Using electronic medical record data, we developed a point-of-care machine learning based model that predicts whether an individual patient will drop from care.
Methods: We developed a scalable machine learning system using raw patient medical data to compute risk scores for dropping out of care. For all patients who received HIV care at the University of Chicago from 2008 to 2015, we built features based on a variety of EMR variables including insurance, appointment attendance, diagnoses, social history, medications, and laboratory tests. These features are complex time-based aggregations of the underlying EMR data resulting in a total of 1,295 predictive variables. Interventions are resource intensive and costly hence, we selected a model that tunes our predictive performance to match our capacity for intervention.
The system explores the performance of a broad range of machine learning methods and hyperparameters including decision trees, gradient boosted decision trees, and random forests. Models were compared with a random baseline and clinically relevant expert rules. Given the diverse nature of the patient population, we audited the inherent bias in our system.
Results: 721 patients received HIV care at our institution over the study period, with approximately 1,500 appointments per year. Of these, 10% of the appointments were out of care. A random forest model had the highest positive predictive value.

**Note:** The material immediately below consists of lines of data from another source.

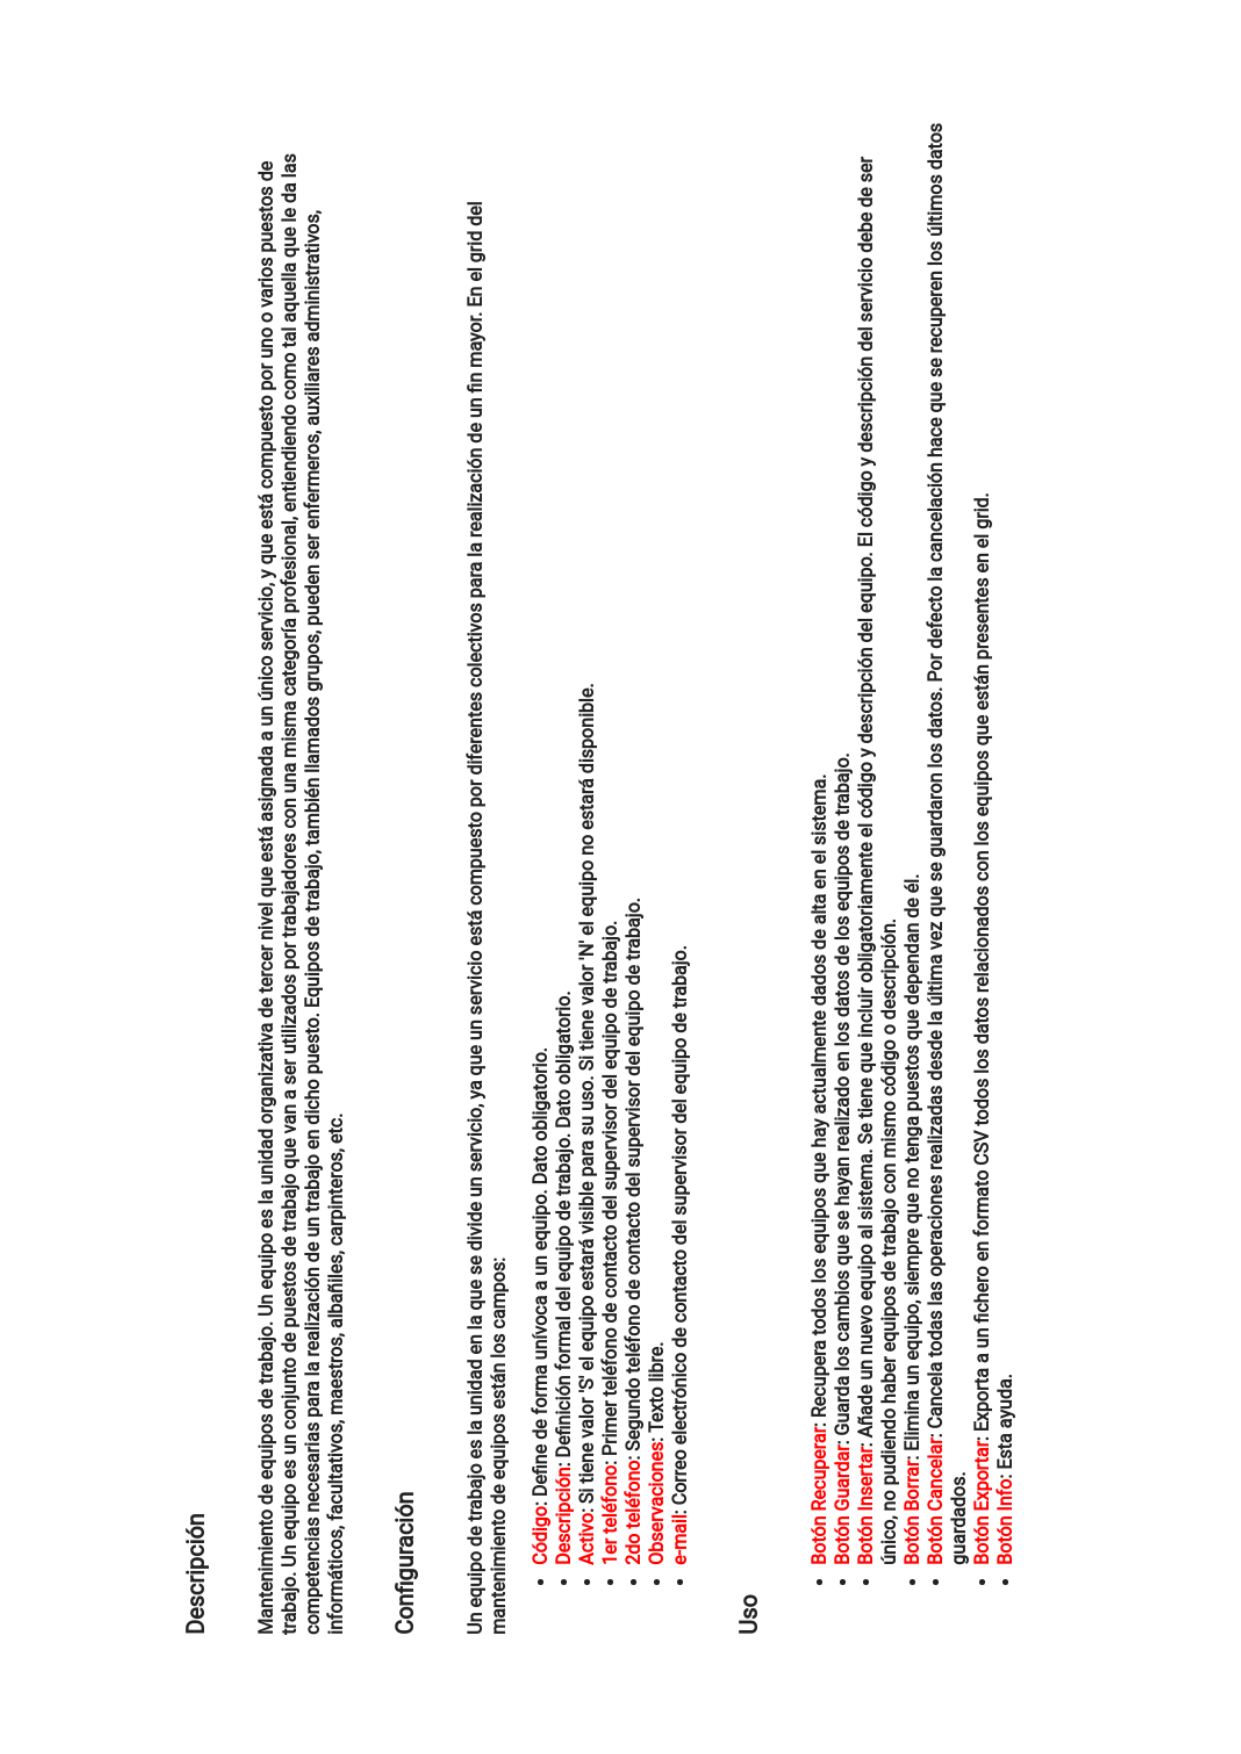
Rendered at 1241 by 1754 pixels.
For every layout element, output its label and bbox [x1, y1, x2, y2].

picture [181, 122, 1020, 1635]
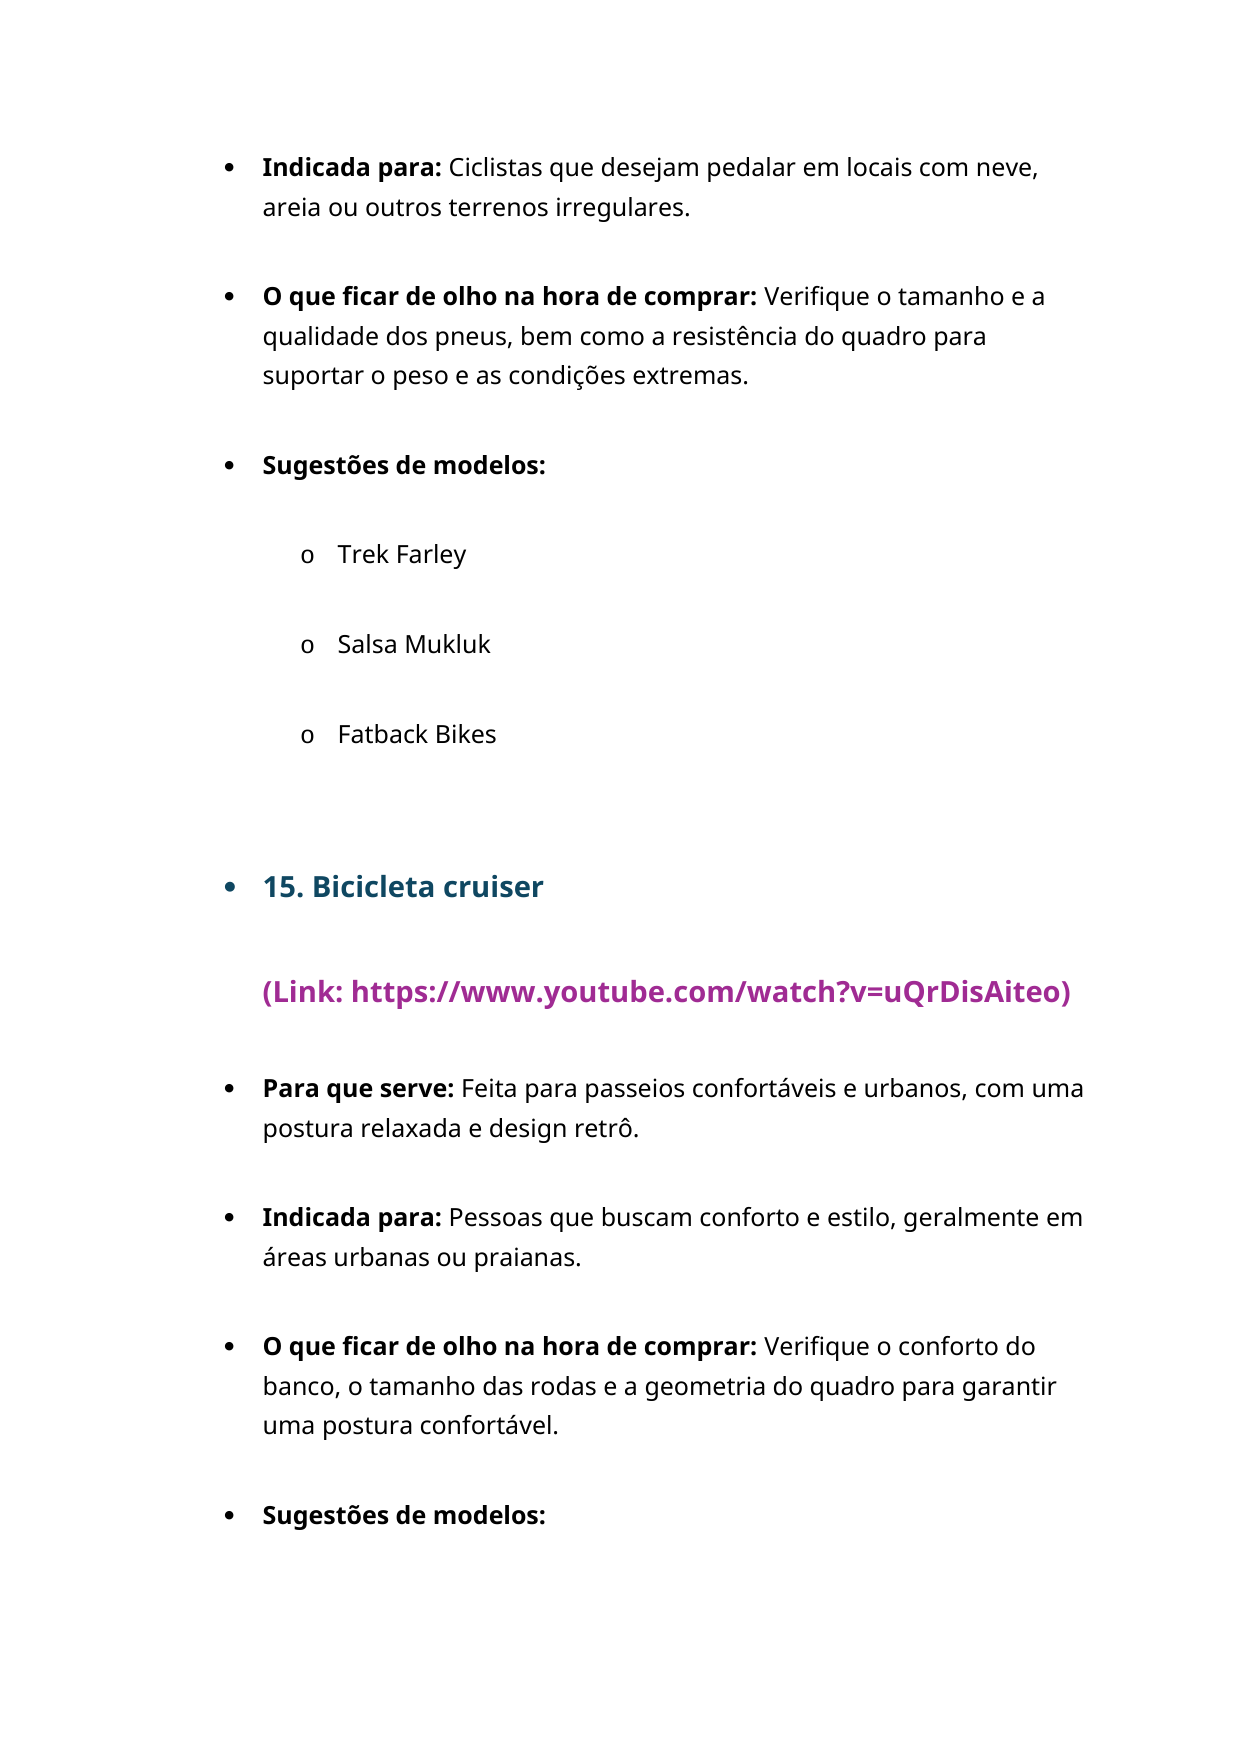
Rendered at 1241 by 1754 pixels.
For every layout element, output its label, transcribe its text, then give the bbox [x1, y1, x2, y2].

list Indicada para: Pessoas que buscam conforto e estilo, geralmente em áreas urbanas ou praianas. [225, 1200, 1090, 1273]
list Trek Farley [300, 537, 1090, 571]
list Para que serve: Feita para passeios confortáveis e urbanos, com uma postura relaxada e design retrô. [225, 1071, 1090, 1144]
list Fatback Bikes [300, 716, 1090, 751]
subtitle (Link: https://www.youtube.com/watch?v=uQrDisAiteo) [262, 971, 1090, 1011]
list Sugestões de modelos: [225, 447, 1090, 481]
list O que ficar de olho na hora de comprar: Verifique o conforto do banco, o tamanho das rodas e a geometria do quadro para garantir uma postura confortável. [225, 1329, 1090, 1442]
list 15. Bicicleta cruiser [225, 866, 1090, 906]
list Indicada para: Ciclistas que desejam pedalar em locais com neve, areia ou outros terrenos irregulares. [225, 150, 1090, 223]
list O que ficar de olho na hora de comprar: Verifique o tamanho e a qualidade dos pneus, bem como a resistência do quadro para suportar o peso e as condições extremas. [225, 279, 1090, 392]
list Salsa Mukluk [300, 627, 1090, 661]
list Sugestões de modelos: [225, 1497, 1090, 1531]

Our system is significantly more accurate than expert heuristics used today, correctly identifying 10-60% more visits with at-risk patients. The most important features in the model are the history of previous appointments, lab tests results (both viral load and CD4 counts), and diagnoses. Our machine learning model is also superior to the expert rules because it provides individual level prediction instead of coarse group level prediction, which is currently used. Further, in our bias audit, our model has significant less bias than using expert rules.
Conclusion: We built a predictive model for retention in care using machine learning methods that was significantly more accurate and less biased than currently used expert rules. To our knowledge, this is the first time a machine learning system has been applied to the problem of retention in care. This model can be implemented to guide retention interventions in real time.